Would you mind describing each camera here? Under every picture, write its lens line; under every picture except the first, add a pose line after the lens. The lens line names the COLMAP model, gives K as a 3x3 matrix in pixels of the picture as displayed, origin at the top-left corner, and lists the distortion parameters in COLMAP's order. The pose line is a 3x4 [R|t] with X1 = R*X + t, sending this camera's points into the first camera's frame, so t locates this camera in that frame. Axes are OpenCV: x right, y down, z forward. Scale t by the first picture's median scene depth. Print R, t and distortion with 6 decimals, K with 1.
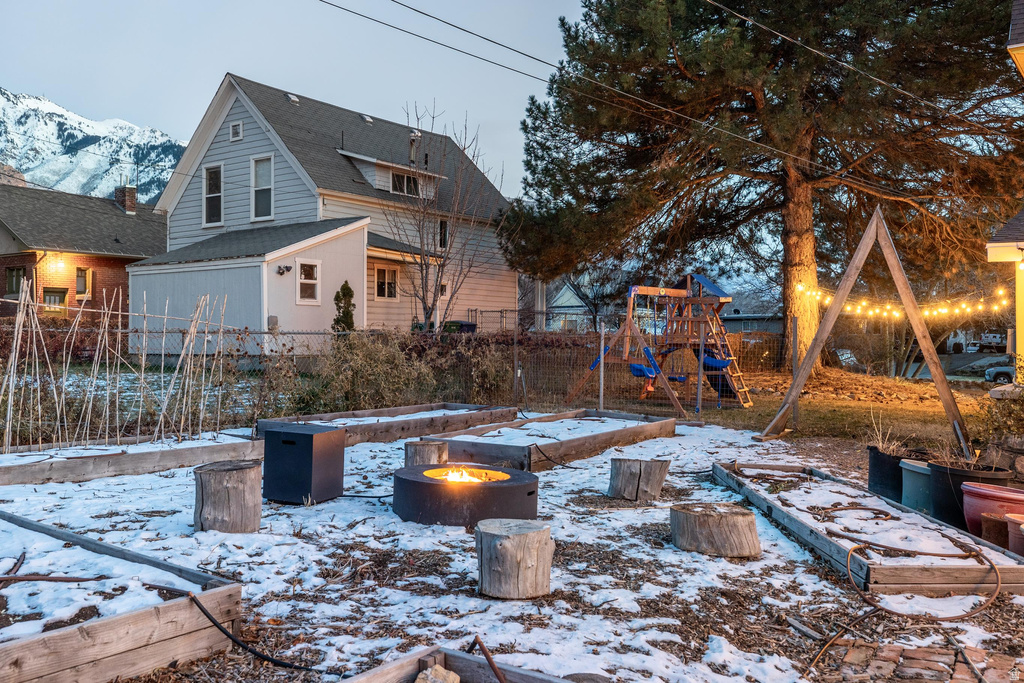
lens RADIAL K [[940.8, 0, 507.2], [0, 940.8, 341.9], [0, 0, 1]] dist [-0.005735, 0.000000]
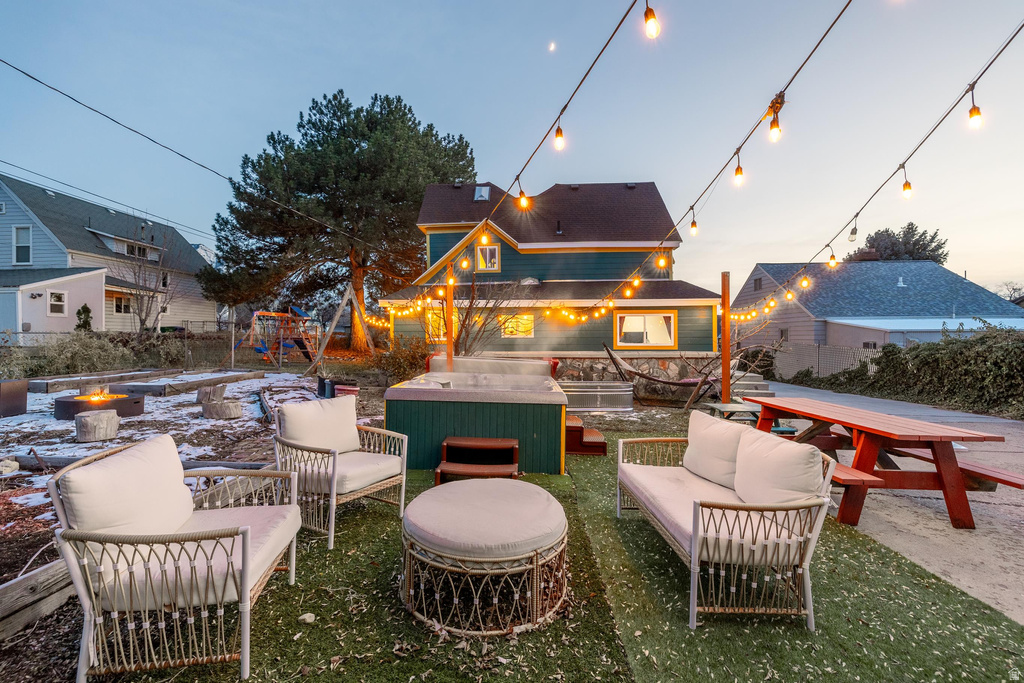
lens RADIAL K [[434.6, 0, 510.3], [0, 434.6, 337.7], [0, 0, 1]] dist [0.000802, -0.001148]
pose [[0.848761, -0.005457, 0.528749, 0.064118], [0.004798, 0.999985, 0.002618, 0.001094], [-0.528756, 0.000315, 0.848774, -0.102395]]
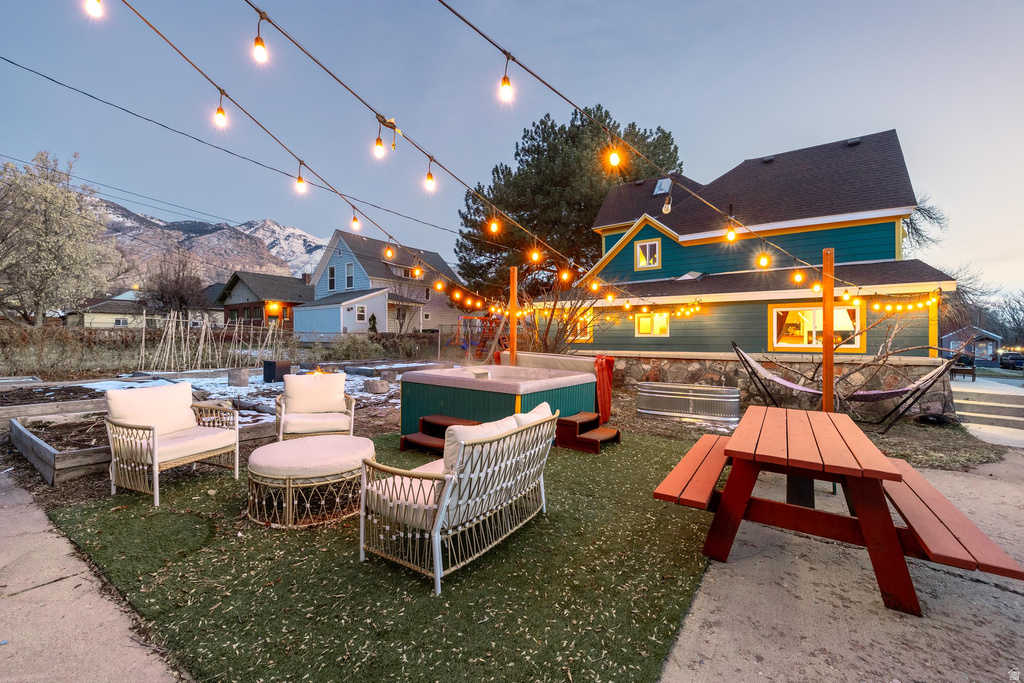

Exercise directions
Repeat each line of the material exactly, please, and skip every picture.

Problem solution
Would you mind describing each camera here? Under every picture, write its lens line; under every picture except the first, add a pose line after the lens. The lens line names the COLMAP model, gives K as a 3x3 matrix in pixels of the picture as displayed, origin at the top-left corner, and lists the distortion parameters in COLMAP's order. The pose line is a 3x4 [R|t] with X1 = R*X + t, sending this camera's points into the first camera's frame, so t locates this camera in that frame. Axes are OpenCV: x right, y down, z forward. Scale t by the first picture's median scene depth. Print R, t and distortion with 6 decimals, K with 1.
lens RADIAL K [[940.8, 0, 507.2], [0, 940.8, 341.9], [0, 0, 1]] dist [-0.005735, 0.000000]
lens RADIAL K [[434.6, 0, 510.3], [0, 434.6, 337.7], [0, 0, 1]] dist [0.000802, -0.001148]
pose [[0.848761, -0.005457, 0.528749, 0.064118], [0.004798, 0.999985, 0.002618, 0.001094], [-0.528756, 0.000315, 0.848774, -0.102395]]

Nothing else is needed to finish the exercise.